Preserving the Memory of Armenian Genocide Survivors

In March 2023, the Zoryan Institute and AUA Center for Oral History located in AUA’s AGBU Papazian Library, welcomed the AUA community to access the Armenian Genocide Oral History Collection for research, scholarship, and filmmaking purposes. With 780 interviews, spanning close to four hours each and in compilation since the late 1960’s, this is the largest audio-visual testimonies archive of Armenian Genocide survivors, including records of historical events by those who witnessed them, and a precious reservoir of Armenian cultural heritage and aspects of human experiences. The testimonies of the Armenian Genocide are in audio format and already available. 

Speaking to us about the importance of this special project, Library Director Satenik Bella Avakian, remarked, “It is crucial for us to preserve and disseminate these materials to allow students to learn, reflect, conduct research, and present different perspectives. We learn from the experiences of those who came before us, and it is important to present these experiences to the public; these people are the reason why we are still here today and can create, innovate, and make the world better.” 

Satenik Bella Avakian

The archives provide raw data for research, broadcasts, and documentaries in a broad range of social sciences and humanities topics.

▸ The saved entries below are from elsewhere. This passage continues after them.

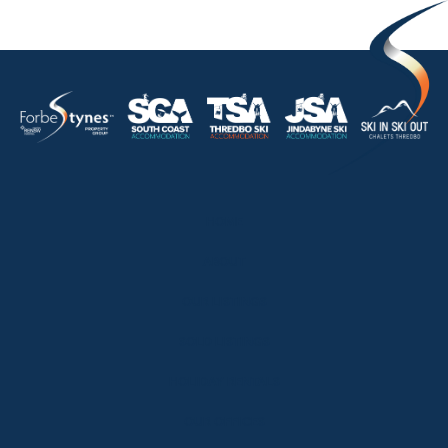
HOME
ABOUT
OUR LISTINGS
SOLD LISTINGS
HOLIDAY RENTALS
OUR OFFICES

In addition to students, they are open to the broader community who can access the resources after registering and following specific library protocols to prevent damage to the materials. “I value the fact that AUA has launched this center also because it is open to the public. The successful implementation of this project guarantees that our professors will use these materials in their classes as well,” Avakian said, adding that the materials for the animated documentary film Aurora’s Sunrise released in 2022 were also taken from the Zoryan Institute. Avakian emphasizes that the Zoryan Institute did not give this project to the Armenian Genocide Museum-institute but chose to collaborate with AUA because “this is an educational institution, and aside from research, many students take courses in genocide studies or choose this topic for their capstone projects.” 

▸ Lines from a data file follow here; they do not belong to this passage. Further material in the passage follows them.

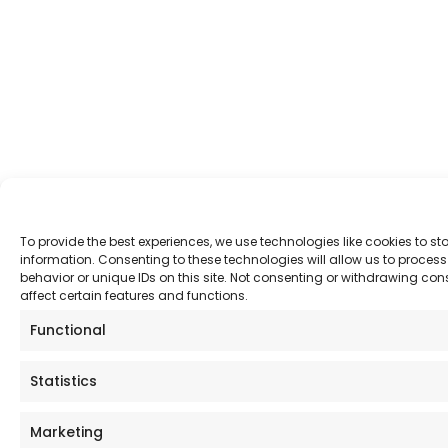
To provide the best experiences, we use technologies like cookies to s
information. Consenting to these technologies will allow us to proce
behavior or unique IDs on this site. Not consenting or withdrawing co
affect certain features and functions.
Functional
Statistics
Marketing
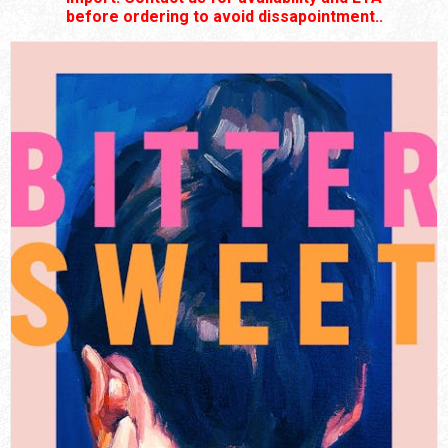
before ordering to avoid dissapointment..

In addition to this project, the Center is also working on transcribing and translating testimonials from the 2020 Artsakh War. “We keep receiving new materials, so it will take time  to arrange and transcribe them all,” Avakian elaborates, adding that the task will be carried out by students who will need to be trained to ensure they are prepared, considering the psychological factor that affects the process. “I talked to representatives of the Zoryan Institute about providing funding for the students transcribing the videos, in order to ensure a smooth and efficient process given the immense amount of work involved. If agreed upon, it would greatly speed up the process,” Avakian remarks. In order to make the data available to more scholars around the world, the Center will soon start promoting the archives worldwide, aiming to also translate it into different languages.